Lo verdaderamente grave, también en términos de crisis económica, empezó ahí. En muchas ocasiones se ha dicho, y con toda razón, que la inviabilidad política de Navarra como comunidad diferenciada vendría como consecuencia de su inviabilidad económica. Algunos creen que precisamente el acuerdo político entre UPN y el PSN es la solución a ambas incertidumbres. Se está demostrando que es todo lo contrario. En Alemania, hace cuatro años la derecha y la izquierda deciden gobernar juntos para reconducir al país, estancando política y económicamente desde hacía una década. Acometieron reformas del sistema de bienestar, y hoy Alemania es el país más fuerte de la UE para encarar la actual crisis. En Navarra es justo lo contrario. La concertación de actuaciones de UPN y el PSN nos está llevando a prolongar los estertores de un modelo en el que justo lo que se echa más en falta es la capacidad de reformarlo sensatamente y desde dentro, vinculándolo no a las necesidades políticas de las partes, sino a lo que los nuevos tiempos reclaman imperiosamente. La UPN de Sanz sólo quiere poder terminar la legislatura. El PSN de Jiménez quiere arrebatarle el mando de la Comunidad Foral, y para ello necesita dos cosas: una, seguir complaciendo a cualesquiera sectores sociales que se arrimen al Parlamento (y todo aumenta el gasto y el clientelismo), y dos, evidenciar que son ellos los que dirigen y condicionan la acción política, con lo que diluyen las responsabilidades suyas y condicionan las del propio Gobierno.
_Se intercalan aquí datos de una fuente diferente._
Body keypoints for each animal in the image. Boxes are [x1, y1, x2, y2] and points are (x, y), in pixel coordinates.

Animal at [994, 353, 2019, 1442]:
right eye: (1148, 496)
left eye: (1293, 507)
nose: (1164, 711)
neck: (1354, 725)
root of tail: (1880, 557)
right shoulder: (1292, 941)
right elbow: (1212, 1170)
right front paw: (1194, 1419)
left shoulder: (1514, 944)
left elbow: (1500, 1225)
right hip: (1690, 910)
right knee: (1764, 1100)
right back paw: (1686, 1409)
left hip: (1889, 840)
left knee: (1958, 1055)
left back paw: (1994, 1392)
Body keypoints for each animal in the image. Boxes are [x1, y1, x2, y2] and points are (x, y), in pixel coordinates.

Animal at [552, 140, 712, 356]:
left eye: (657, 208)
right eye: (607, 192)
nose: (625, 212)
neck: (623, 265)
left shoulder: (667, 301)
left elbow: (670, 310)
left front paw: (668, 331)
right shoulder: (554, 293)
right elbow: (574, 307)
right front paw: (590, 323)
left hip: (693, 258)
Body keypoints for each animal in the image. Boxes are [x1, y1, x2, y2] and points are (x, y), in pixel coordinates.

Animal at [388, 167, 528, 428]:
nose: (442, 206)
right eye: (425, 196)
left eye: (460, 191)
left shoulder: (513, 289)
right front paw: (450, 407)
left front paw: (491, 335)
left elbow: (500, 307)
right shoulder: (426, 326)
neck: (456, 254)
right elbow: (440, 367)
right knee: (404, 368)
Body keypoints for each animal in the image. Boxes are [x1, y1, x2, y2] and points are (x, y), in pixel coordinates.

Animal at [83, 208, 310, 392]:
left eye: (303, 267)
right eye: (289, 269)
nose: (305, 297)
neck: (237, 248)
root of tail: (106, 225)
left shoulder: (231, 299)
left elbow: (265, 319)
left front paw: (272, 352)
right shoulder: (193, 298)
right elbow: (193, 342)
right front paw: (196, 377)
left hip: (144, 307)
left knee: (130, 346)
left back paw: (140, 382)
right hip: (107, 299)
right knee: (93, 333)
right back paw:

Ambos, la UPN de Sanz y el PSN de Jiménez están, en efecto, condenados a entenderse. Pero también están incapacitados para tomar las decisiones que hoy hay que tomar. Simplemente, porque no pueden contarle a la gente que el modelo providencialista y clientelar que ellos pastorean es justo el que nos está llevando al marasmo.
Santiago Cervera Soto. Diputado por Navarra. Partido Popular.